Posted on March 1, 2016 in Society

By Neha Chaudhary:

afzal_abvpThere is a lot of hue and cry regarding what happened in Jawaharlal Nehru University. Some believe that the alleged sloganeering against India was a conspiracy by members of the Akhil Bharatiya Vidyarthi Parishad. Others feel that the students who organised the event were a handful and their actions should be condemned and the whole of JNU should not be maligned. However, as someone who has been ardently following this subject from the beginning, I have a few things to say.

Supposedly, the students that organised the programme on the 9th of February have an ideology that stands for Kashmir’s independence from the Indian Union. (This is believed by the general populace and media houses, and this is one of the major reasons for the contempt against them.) And thus, much like the People’s Democratic Party of Jammu and Kashmir, they also consider Afzal Guru a martyr. Before jumping to any conclusion, there are a few questions that need to be raised.

The matter of Jammu and Kashmir is a fiercely debated one and people have divergent views on the issue. The notion of ‘self-determinism’ is also not unknown. It is also to be noted that Jammu and Kashmir is not the only state that has questioned the Union and demanded a separate identity. The list is a long one. But as usual, our nationalist ferment doesn’t allow us to see that side of the country.

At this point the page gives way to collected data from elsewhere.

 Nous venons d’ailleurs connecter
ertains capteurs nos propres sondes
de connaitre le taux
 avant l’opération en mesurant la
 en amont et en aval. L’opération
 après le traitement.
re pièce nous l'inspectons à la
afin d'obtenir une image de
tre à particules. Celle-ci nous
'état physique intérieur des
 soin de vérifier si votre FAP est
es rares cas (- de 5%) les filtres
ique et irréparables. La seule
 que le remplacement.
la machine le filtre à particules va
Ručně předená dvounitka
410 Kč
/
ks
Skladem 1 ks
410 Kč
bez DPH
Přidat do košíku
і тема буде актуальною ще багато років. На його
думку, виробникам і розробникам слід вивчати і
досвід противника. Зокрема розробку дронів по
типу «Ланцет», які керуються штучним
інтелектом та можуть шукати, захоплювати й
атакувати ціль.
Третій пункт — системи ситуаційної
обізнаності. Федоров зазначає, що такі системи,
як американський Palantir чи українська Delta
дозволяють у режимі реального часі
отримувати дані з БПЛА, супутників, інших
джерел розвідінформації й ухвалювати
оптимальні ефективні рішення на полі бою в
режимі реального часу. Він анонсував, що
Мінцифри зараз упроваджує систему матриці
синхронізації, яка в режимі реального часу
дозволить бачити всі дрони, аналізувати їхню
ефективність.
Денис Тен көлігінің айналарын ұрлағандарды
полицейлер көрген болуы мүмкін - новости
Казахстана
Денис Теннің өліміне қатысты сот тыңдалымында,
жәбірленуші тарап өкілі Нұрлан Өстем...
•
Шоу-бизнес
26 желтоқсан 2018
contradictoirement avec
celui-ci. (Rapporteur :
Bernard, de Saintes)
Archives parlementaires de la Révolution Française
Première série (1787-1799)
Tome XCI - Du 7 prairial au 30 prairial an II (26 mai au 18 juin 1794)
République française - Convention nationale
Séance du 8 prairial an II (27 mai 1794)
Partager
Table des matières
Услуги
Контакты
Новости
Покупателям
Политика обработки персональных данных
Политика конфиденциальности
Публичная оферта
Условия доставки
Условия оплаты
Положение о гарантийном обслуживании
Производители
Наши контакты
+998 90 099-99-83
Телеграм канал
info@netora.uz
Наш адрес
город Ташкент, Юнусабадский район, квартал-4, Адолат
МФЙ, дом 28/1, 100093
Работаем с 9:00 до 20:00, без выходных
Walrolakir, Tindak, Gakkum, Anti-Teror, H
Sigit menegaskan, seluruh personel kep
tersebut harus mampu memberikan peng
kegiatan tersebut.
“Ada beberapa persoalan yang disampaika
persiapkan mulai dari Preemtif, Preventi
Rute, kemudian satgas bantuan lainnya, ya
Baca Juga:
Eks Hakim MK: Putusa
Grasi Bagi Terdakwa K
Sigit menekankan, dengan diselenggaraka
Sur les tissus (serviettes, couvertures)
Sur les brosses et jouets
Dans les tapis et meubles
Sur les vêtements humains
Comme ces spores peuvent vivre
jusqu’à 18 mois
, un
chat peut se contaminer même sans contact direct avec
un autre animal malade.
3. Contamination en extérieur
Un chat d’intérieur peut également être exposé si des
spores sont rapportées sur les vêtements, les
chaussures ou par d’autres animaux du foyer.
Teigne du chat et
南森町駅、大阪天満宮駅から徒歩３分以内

So, the crucial question is: Is organising a programme on Afzal Guru anti-national? Is the separatist stand on the question of Jammu and Kashmir anti-national? I think, no. I think so because people can have different stands on different issues, and as champions of democracy, we can have such stands without labelling them as ‘anti-national’. We might not like them, we might not respect them, but we can’t deny them their existence.

Let us move to the second aspect of the controversy. The slogans against India. These are mostly condemned and even JNU doesn’t stand by them. But as a student of History, I would like to put them in context and try to dissect them. The context is quite clear. These students from Kashmir (a few of them, at least) have a very clear stand regarding Jammu and Kashmir and the stand is that of a separate nation. So, when (or if) they talk about ‘Bharat ke tukde’, they are referring to the formation of a separate nation. ‘Bharat ki barbaadi’ is the same, the end of the Indian Union. And if you are someone who follows the news regularly, you must have heard about the slogans like ‘Pakistan Zindabad’ being raised in Kashmir before. All I want to say is that there is nothing new in what is happening. This has all been said and done before. Then why are JNU and its students being targeted now?

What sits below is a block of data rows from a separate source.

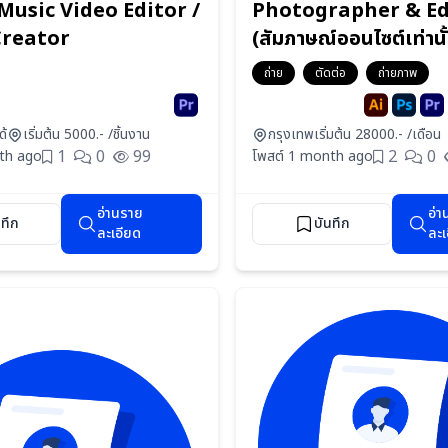
Music Video Editor /
Photographer & Ed
Creator
(สัมภาษณ์ออนไซต์เท่านั
ถ่าย
ตัดต่อ
ถ่ายภาพ
ด้
เริ่มต้น 5000.- /ชิ้นงาน
กรุงเทพ
เริ่มต้น 28000.- /เดือน
1
0
99
2
0
th ago
โพสต์ 1 month ago
อ่านราย
อ่า
นทึก
บันทึก
ละเอียด
ละเ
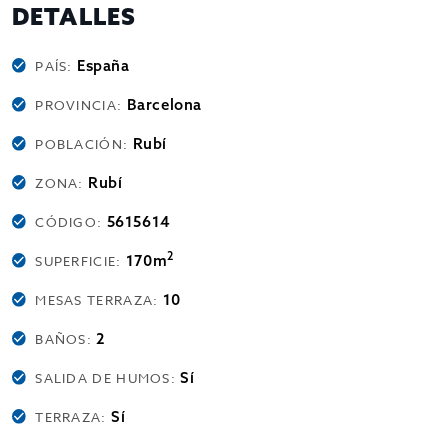
DETALLES
España
PAÍS:
Barcelona
PROVINCIA:
Rubí
POBLACIÓN:
Rubí
ZONA:
5615614
CÓDIGO:
2
170m
SUPERFICIE:
10
MESAS TERRAZA:
2
BAÑOS:
Sí
SALIDA DE HUMOS:
Sí
TERRAZA:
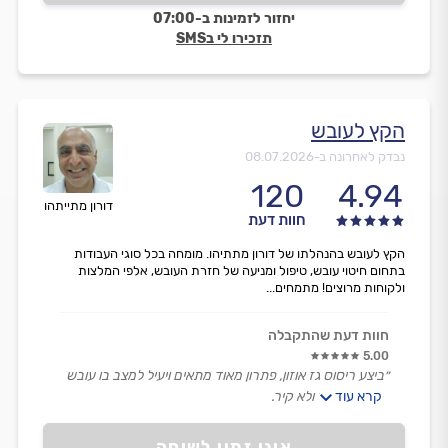
יחזור לזמינות ב-07:00
תזכירו לי בSMS
הקץ לעובש
נבדק לאחרונה ב-
08.07.2026
120
4.94
דורון מתייתהו
חוות דעת
הקץ לעובש בהנהלתו של דורון מתתיהו. מומחה בכל סוגי העבודות
בתחום חיטוי עובש, טיפול ומניעה של חזרת העובש, אלפי המלצות
ולקוחות מרוצים! מתמחים...
חוות דעת שהתקבלה
5.00
״ביצע ריסוס גז אוזון, פתרון מאוד מתאים ויעיל למצב בו עובש
קרא עוד
מגיע מהאוויר ולא קיר.
טיפול מהיר ואפקטיבי.״
אינו זמין לשיחה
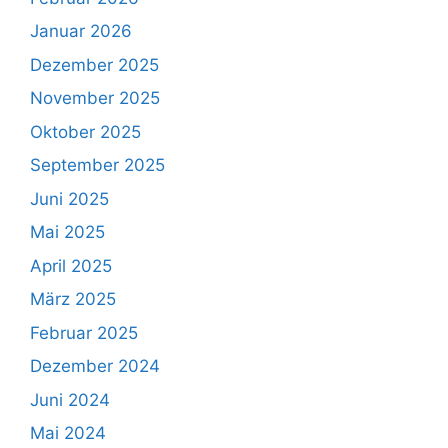
Januar 2026
Dezember 2025
November 2025
Oktober 2025
September 2025
Juni 2025
Mai 2025
April 2025
März 2025
Februar 2025
Dezember 2024
Juni 2024
Mai 2024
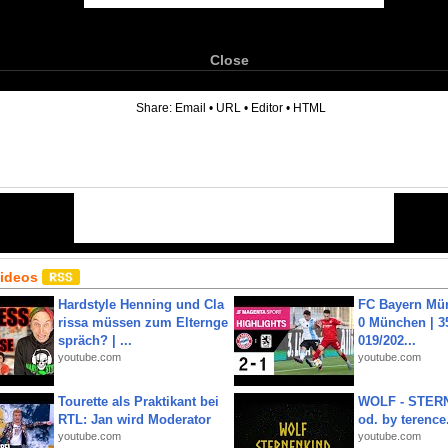
Close
6
Share:
Email
•
URL
•
Editor
•
HTML
Videos
Hardstyle Henning und Cla
FC Bayern Mün
rissa müssen zum Elternge
0 München | 35
spräch? | ...
019/202...
youtube.com
youtube.com
Tourette als Praktikant bei
WOLF - STERN
RTL: Jan wird Moderator
od. by terence.
youtube.com
youtube.com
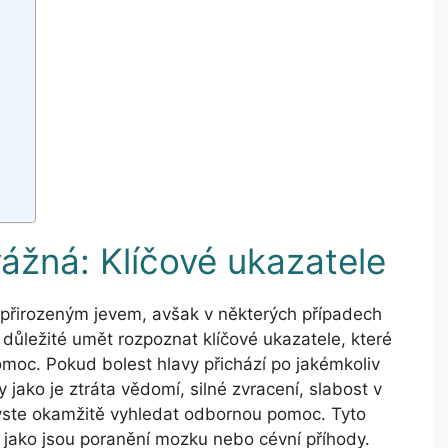
vážná: Klíčové ukazatele
přirozeným jevem, avšak v některých případech
 důležité umět rozpoznat klíčové ukazatele, které
omoc. Pokud bolest hlavy přichází po jakémkoliv
jako je ztráta vědomí, silné zvracení, slabost v
byste okamžitě vyhledat odbornou pomoc. Tyto
 jako jsou poranění mozku nebo cévní příhody.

There are some who believe that JNU is being rightly targeted and nobody should be allowed to say something like this against the nation. I have some questions for them. Have they ever wondered why someone would want to go against their own nation, why somebody would feel so alienated? Why the people of Kashmir or any other state have such strong sentiments against the Indian Union? What is the cause of such resentment? These questions need to be answered first.

One big strand of this issue is ‘nationalism’. This issue is about the ‘idea of a nation’, about the ‘idea of India’. And as the youth of this nation, we need to ask the question: whose nation is this? Who defines what nationalism is? Who defines what anti-nationalism is? A police report talks about ‘anti-national’ activities in the JNU campus such as the worship of Mahishasura and beef eating. What does this reflect? This reflects an attempt on the part of right-wing forces to define nationalism as an ‘elite Hindu discourse’, forgetting about the fact that India is a diverse nation and that there are diverse voices. This reflects an attempt to appropriate ‘nationalism’, and the creation of a new dominant discourse. And anybody or everybody going against this discourse is labelled as ‘anti-national’. This discourse is Hindu, and every opposing voice is Umar Khalid, a ‘terrorist’.

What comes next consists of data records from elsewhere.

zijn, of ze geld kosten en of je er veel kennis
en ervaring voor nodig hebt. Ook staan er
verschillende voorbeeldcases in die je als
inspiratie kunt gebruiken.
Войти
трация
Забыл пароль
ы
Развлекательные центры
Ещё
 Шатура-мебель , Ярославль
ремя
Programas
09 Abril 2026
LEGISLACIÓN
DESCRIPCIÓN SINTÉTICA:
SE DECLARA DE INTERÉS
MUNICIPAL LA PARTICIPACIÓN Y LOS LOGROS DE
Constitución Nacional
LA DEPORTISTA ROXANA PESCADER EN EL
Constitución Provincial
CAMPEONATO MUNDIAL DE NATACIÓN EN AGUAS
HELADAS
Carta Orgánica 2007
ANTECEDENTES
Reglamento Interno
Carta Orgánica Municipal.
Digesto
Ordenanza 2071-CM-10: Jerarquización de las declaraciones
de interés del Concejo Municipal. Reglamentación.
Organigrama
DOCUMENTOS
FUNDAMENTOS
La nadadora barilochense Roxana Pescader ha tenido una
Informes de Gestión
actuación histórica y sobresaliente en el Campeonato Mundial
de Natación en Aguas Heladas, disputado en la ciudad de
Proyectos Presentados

But, as a student, I have hopes, I have aspirations and have my own ‘Idea of India’. I dream of an India where dissent is not dead, where I can voice my opinion without the fear of being lynched by some hysterical mob. I dream of an India where my idea of nationalism is equally valued and is given due space. I dream of an India where university spaces are full of debates and discussions, where we question the dominant trends, theories and practices. I see this incident as a threat to democracy, a threat to free speech and a threat to diversity of opinions. As a student, I am afraid. I am afraid of being labelled as ‘anti-national’ for merely believing in something that is against the state and the dominant view.